Sir – Sylvia Lymbery is quite right in saying that Oxford council’s intention to deprive the people of Cowley and nearby areas of their local pool is perplexing (Letters, November 29).

There are, in fact, quite a few perplexing aspects to this plan: several of them can be found in your feature “Swimming against the tide?” (News analysis, November 8). Here are just some of them:


1: Councillor Van Coulter, board member for leisure services, asserts that there are three options: close Temple Cowley pool and not replace it, repair the existing pool and build the new one, or demolish Temple Cowley pool and build a replacement.
Mr Coulter forgot a fourth option, one that has the merit of combining economy with the wishes of many thousands of Oxford’s residents: repair the existing pool and not build a new one.

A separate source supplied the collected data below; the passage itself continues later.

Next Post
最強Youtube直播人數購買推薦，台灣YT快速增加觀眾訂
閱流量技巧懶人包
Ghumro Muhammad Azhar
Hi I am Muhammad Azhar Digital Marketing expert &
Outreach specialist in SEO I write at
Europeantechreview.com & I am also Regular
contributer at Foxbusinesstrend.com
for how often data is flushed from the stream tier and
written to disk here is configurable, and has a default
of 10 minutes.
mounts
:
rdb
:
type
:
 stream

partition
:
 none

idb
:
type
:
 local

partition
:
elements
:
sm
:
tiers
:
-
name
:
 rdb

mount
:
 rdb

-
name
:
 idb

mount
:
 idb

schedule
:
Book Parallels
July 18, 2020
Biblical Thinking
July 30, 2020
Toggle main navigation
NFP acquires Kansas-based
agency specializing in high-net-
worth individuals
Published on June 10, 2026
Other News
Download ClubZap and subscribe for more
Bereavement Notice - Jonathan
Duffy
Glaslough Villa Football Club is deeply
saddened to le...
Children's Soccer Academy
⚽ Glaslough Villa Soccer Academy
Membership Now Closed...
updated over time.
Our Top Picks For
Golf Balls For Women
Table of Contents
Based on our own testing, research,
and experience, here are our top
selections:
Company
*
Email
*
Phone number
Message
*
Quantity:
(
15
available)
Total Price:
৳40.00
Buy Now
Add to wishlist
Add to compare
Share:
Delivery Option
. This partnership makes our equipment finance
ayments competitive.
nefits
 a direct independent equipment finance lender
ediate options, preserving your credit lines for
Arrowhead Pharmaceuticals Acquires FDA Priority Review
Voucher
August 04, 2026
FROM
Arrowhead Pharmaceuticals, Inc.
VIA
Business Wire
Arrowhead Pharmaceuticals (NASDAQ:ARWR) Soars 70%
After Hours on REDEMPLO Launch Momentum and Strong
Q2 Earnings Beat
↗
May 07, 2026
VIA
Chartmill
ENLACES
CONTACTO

2: Ian Brooke, head of leisure and parks, states that ‘we’ have facilities such as the ice rink etc which make ‘us’ money (who is ‘us’?), contrasting them with those that do not. The implication seems to be that the purpose of leisure facilities is a commercial one, namely to make money for the council. Naively, I had always assumed that their purpose is to provide leisure services to the local residents.


3: Mr Brooke also says: “Having to heat water in a diving pool we don’t use means the carbon footprint of the building is very high.”


Leaving aside the point that repairing this pool would be orders of magnitude cheaper than building a new one in Blackbird Leys, as the council wants, construction of the latter would generate far more carbon emissions than operating Temple Cowley pool for decades. The council always ignores this point in its presentations.